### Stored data
== Segment start ==
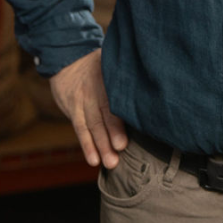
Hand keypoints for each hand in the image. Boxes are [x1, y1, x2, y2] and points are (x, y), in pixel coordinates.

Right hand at [50, 50, 126, 168]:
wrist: (67, 59)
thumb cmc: (100, 66)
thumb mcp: (112, 62)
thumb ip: (128, 75)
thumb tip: (155, 89)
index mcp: (108, 76)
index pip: (113, 98)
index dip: (118, 118)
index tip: (123, 137)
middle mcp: (93, 88)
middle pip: (102, 114)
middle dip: (110, 135)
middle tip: (119, 152)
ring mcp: (81, 99)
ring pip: (91, 124)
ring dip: (99, 145)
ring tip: (109, 162)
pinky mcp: (72, 109)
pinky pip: (79, 128)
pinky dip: (86, 145)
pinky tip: (93, 159)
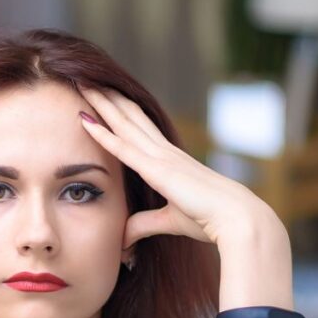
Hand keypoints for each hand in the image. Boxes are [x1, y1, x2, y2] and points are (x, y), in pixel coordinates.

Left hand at [78, 88, 284, 250]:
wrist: (236, 219)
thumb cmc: (210, 219)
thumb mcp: (169, 221)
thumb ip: (143, 225)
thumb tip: (122, 240)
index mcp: (168, 159)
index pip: (138, 129)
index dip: (120, 112)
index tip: (103, 96)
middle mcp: (163, 152)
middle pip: (129, 117)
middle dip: (107, 97)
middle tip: (85, 78)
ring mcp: (161, 157)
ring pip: (123, 123)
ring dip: (102, 103)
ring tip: (81, 83)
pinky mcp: (158, 169)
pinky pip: (123, 148)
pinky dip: (102, 133)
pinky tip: (85, 120)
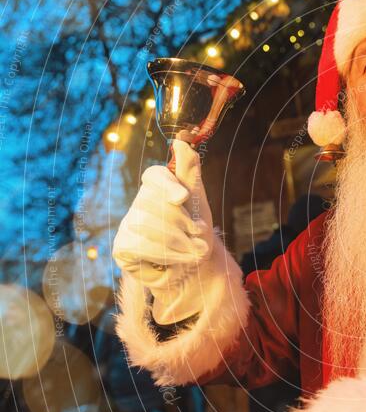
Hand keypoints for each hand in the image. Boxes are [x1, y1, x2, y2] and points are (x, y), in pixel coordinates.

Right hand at [113, 140, 215, 322]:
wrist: (195, 270)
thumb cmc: (197, 233)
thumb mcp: (198, 201)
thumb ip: (190, 171)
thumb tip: (182, 141)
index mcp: (158, 189)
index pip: (154, 177)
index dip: (167, 184)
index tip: (183, 197)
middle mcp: (140, 203)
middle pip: (156, 202)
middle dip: (183, 222)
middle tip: (198, 234)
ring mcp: (128, 225)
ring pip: (150, 225)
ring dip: (179, 241)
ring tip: (192, 250)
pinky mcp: (122, 247)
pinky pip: (141, 245)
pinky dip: (165, 254)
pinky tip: (172, 260)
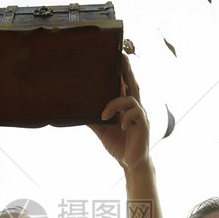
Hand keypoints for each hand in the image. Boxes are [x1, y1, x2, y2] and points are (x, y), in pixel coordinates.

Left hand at [89, 55, 149, 169]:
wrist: (130, 163)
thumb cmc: (118, 144)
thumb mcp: (101, 129)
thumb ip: (92, 118)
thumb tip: (75, 110)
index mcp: (125, 107)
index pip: (124, 85)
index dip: (122, 70)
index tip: (117, 55)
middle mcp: (134, 107)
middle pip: (132, 83)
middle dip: (127, 69)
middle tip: (122, 55)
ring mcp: (140, 115)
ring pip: (130, 99)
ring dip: (115, 104)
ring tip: (104, 115)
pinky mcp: (143, 124)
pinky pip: (134, 113)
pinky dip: (123, 117)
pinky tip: (120, 126)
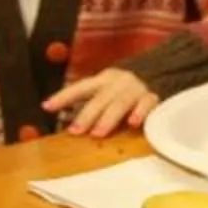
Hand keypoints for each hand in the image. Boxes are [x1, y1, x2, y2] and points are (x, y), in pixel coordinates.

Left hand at [45, 68, 159, 136]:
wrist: (161, 74)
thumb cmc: (124, 91)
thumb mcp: (106, 92)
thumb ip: (90, 104)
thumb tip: (65, 121)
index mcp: (102, 79)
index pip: (80, 88)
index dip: (63, 97)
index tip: (46, 107)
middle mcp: (117, 82)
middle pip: (100, 98)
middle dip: (87, 115)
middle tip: (75, 131)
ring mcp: (136, 88)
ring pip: (120, 103)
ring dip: (108, 118)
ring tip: (97, 133)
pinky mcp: (153, 97)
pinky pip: (146, 104)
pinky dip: (140, 113)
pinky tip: (133, 124)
== Segment end ==
Repeat the entries word for word and skip the pictures.

### Exercise output
Hand keypoints for each hand in the image. Boxes are [x1, y1, x2, y2] and points are (x, y), in pixel coordinates.

Right hand at [50, 50, 126, 168]:
wrist: (67, 59)
thumb cmc: (100, 66)
thumb mcp: (112, 62)
thumb ip: (128, 75)
thumb tip: (155, 89)
index mcp: (108, 76)
index pip: (113, 98)
index dip: (118, 118)
index tip: (123, 137)
middle mcp: (93, 88)
middle pip: (102, 114)
middle dip: (110, 135)
middle tip: (119, 152)
ring mcp: (81, 99)
ring pip: (91, 124)
ring dip: (99, 145)
ring tip: (109, 162)
pinky mcp: (72, 109)
pinky pip: (79, 128)
pinky dip: (86, 145)
pinky tip: (93, 159)
Hand keypoints for each hand in the image. Boxes are [x1, y1, x2, y2] and points are (x, y), in pixel coordinates.

Left hand at [78, 88, 284, 250]:
wrist: (236, 219)
thumb cmc: (210, 219)
thumb mcp: (169, 221)
thumb ip: (143, 225)
thumb tip: (122, 240)
index mcp: (168, 159)
index pip: (138, 129)
index dip: (120, 112)
index tip: (103, 96)
middle mcp: (163, 152)
middle pip: (129, 117)
middle dip: (107, 97)
middle tip: (85, 78)
ring mcp: (161, 157)
ring pip: (123, 123)
ring dip: (102, 103)
ring tip: (81, 83)
pinky mcp: (158, 169)
pinky pip: (123, 148)
pinky dip: (102, 133)
pinky tip: (85, 120)
Hand keypoints for each hand in the image. Boxes are [x1, y1, x2, y2] and points are (x, y), in pixel coordinates.

Right hand at [113, 140, 215, 322]:
wrist: (195, 270)
thumb cmc: (197, 233)
thumb mcp: (198, 201)
thumb ip: (190, 171)
thumb tip: (182, 141)
index mcp: (158, 189)
index pip: (154, 177)
index dip: (167, 184)
index tip: (183, 197)
middle mcp: (140, 203)
middle pip: (156, 202)
middle dip: (183, 222)
middle tip: (198, 234)
ring mcp: (128, 225)
ring pip: (150, 225)
ring dip: (179, 241)
ring tip: (192, 250)
pinky mcp: (122, 247)
pinky pip: (141, 245)
pinky dip: (165, 254)
pinky tip: (172, 260)
Hand keypoints for each hand in the image. Boxes are [x1, y1, x2, y2] and points are (x, y), in pixel coordinates.

Left hand at [89, 55, 149, 169]:
wrist: (130, 163)
thumb cmc: (118, 144)
thumb mcp: (101, 129)
thumb ip: (92, 118)
thumb tip: (75, 110)
index mcp: (125, 107)
index pip: (124, 85)
index dip: (122, 70)
index tip: (117, 55)
middle mcp: (134, 107)
middle pip: (132, 83)
middle dip: (127, 69)
middle tip: (122, 55)
ring mcp: (140, 115)
ring pip: (130, 99)
ring dip: (115, 104)
ring tip: (104, 115)
pinky mcp: (143, 124)
pinky pip: (134, 113)
pinky dip: (123, 117)
pinky tip: (120, 126)
Hand keypoints for each hand in the image. Boxes are [x1, y1, x2, y2] and points are (x, y), in pixel coordinates.

Left hand at [45, 68, 159, 136]:
wrist: (161, 74)
thumb cmc: (124, 91)
thumb mcp: (106, 92)
thumb ip: (90, 104)
thumb tip: (65, 121)
index mcp: (102, 79)
index pip: (80, 88)
index dip: (63, 97)
index tip: (46, 107)
middle mcp: (117, 82)
middle pip: (100, 98)
middle dip: (87, 115)
middle tip: (75, 131)
ring mcp: (136, 88)
ring pip: (120, 103)
ring dip: (108, 118)
ring tip: (97, 133)
pinky mcp: (153, 97)
pinky pip: (146, 104)
pinky dip: (140, 113)
pinky tip: (133, 124)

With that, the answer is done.